- _WHAT IS EXPECTED_
Write out everything from the start of the entries down to and including the line containing "standardowych podzespołach produkowanych", keeping each line as it stands.

- _SOURCE DATA_

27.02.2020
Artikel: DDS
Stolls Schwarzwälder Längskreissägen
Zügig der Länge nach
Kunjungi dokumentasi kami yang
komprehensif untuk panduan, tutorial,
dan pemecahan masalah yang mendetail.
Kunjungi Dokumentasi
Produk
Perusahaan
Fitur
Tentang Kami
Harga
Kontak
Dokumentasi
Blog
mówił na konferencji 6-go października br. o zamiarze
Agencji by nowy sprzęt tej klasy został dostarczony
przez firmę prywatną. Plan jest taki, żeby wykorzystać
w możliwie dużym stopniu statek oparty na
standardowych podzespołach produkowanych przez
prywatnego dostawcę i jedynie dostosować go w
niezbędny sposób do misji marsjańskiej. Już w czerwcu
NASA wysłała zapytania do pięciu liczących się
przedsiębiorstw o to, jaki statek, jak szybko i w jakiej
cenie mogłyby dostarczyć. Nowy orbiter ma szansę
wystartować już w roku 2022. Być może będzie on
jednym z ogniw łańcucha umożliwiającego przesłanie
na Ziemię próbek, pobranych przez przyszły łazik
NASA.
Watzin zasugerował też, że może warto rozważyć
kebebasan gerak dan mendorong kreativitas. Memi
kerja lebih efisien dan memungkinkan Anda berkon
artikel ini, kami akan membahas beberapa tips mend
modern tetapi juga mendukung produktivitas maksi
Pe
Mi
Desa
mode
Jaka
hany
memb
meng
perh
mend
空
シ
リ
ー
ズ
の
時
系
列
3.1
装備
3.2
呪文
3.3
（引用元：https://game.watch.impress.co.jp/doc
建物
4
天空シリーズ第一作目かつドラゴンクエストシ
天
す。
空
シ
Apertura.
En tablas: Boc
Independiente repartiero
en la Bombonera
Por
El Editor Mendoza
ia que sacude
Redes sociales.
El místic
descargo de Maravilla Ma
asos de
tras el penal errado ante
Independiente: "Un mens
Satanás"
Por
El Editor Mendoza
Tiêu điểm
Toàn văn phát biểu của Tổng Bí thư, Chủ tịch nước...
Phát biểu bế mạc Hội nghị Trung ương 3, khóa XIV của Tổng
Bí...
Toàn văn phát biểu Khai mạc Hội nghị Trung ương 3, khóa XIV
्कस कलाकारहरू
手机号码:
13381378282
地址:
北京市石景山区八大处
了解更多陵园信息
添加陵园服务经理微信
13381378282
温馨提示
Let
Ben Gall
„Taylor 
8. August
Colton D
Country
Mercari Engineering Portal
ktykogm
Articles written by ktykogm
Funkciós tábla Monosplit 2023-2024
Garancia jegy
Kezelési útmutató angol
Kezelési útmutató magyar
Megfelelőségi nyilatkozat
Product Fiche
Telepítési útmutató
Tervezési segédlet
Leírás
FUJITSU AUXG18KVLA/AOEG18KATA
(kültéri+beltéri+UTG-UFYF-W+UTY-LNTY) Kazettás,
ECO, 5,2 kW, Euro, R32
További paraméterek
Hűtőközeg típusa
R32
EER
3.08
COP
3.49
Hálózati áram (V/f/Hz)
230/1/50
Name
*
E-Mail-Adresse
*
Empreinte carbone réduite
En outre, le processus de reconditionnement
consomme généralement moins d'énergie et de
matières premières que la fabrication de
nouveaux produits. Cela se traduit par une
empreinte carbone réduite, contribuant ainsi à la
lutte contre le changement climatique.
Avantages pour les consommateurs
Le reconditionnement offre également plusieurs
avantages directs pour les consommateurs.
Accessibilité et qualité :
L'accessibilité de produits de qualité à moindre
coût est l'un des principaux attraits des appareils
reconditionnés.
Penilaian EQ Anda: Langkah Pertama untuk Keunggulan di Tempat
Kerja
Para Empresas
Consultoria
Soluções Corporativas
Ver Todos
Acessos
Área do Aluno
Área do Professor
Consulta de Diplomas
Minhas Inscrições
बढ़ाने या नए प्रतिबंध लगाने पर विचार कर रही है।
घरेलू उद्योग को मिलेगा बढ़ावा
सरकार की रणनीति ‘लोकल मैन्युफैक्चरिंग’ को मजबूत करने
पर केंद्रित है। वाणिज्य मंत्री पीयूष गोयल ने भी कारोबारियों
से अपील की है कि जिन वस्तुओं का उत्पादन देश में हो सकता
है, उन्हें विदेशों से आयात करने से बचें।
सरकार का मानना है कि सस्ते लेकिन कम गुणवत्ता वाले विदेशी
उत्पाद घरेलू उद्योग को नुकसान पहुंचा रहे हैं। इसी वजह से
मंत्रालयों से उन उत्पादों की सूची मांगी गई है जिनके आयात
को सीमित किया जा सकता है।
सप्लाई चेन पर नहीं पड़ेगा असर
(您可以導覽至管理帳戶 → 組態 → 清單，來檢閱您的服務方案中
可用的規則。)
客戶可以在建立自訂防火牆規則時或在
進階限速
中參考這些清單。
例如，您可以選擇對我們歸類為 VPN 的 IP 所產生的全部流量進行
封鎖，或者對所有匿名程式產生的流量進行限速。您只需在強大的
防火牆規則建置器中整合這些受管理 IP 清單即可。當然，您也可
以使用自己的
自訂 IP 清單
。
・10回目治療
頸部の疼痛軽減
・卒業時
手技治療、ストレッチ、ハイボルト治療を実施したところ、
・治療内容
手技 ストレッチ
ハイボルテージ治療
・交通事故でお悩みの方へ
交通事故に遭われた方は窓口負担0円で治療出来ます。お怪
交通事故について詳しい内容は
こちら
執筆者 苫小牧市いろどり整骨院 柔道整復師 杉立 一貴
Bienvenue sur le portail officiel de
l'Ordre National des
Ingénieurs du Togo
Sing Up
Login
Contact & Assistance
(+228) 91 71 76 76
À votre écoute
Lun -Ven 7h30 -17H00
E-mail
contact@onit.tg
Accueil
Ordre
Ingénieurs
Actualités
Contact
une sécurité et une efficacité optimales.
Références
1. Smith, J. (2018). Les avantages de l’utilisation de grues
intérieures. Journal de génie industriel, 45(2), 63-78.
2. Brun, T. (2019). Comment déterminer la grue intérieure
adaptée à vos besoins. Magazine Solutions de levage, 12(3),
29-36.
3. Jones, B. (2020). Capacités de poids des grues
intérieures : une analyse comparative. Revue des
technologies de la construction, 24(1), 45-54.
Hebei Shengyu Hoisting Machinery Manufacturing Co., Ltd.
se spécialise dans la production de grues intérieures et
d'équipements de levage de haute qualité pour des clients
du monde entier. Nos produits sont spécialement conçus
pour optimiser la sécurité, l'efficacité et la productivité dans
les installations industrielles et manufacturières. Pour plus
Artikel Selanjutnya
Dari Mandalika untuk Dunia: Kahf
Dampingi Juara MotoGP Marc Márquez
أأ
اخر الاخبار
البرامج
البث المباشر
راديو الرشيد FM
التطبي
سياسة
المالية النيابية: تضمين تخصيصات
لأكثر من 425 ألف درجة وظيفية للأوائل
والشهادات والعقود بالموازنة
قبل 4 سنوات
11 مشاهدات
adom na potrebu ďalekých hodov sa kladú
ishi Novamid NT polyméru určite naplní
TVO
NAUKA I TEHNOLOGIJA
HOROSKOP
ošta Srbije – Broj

- _EXERCISE OUTPUT_
27.02.2020
Artikel: DDS
Stolls Schwarzwälder Längskreissägen
Zügig der Länge nach
Kunjungi dokumentasi kami yang
komprehensif untuk panduan, tutorial,
dan pemecahan masalah yang mendetail.
Kunjungi Dokumentasi
Produk
Perusahaan
Fitur
Tentang Kami
Harga
Kontak
Dokumentasi
Blog
mówił na konferencji 6-go października br. o zamiarze
Agencji by nowy sprzęt tej klasy został dostarczony
przez firmę prywatną. Plan jest taki, żeby wykorzystać
w możliwie dużym stopniu statek oparty na
standardowych podzespołach produkowanych przez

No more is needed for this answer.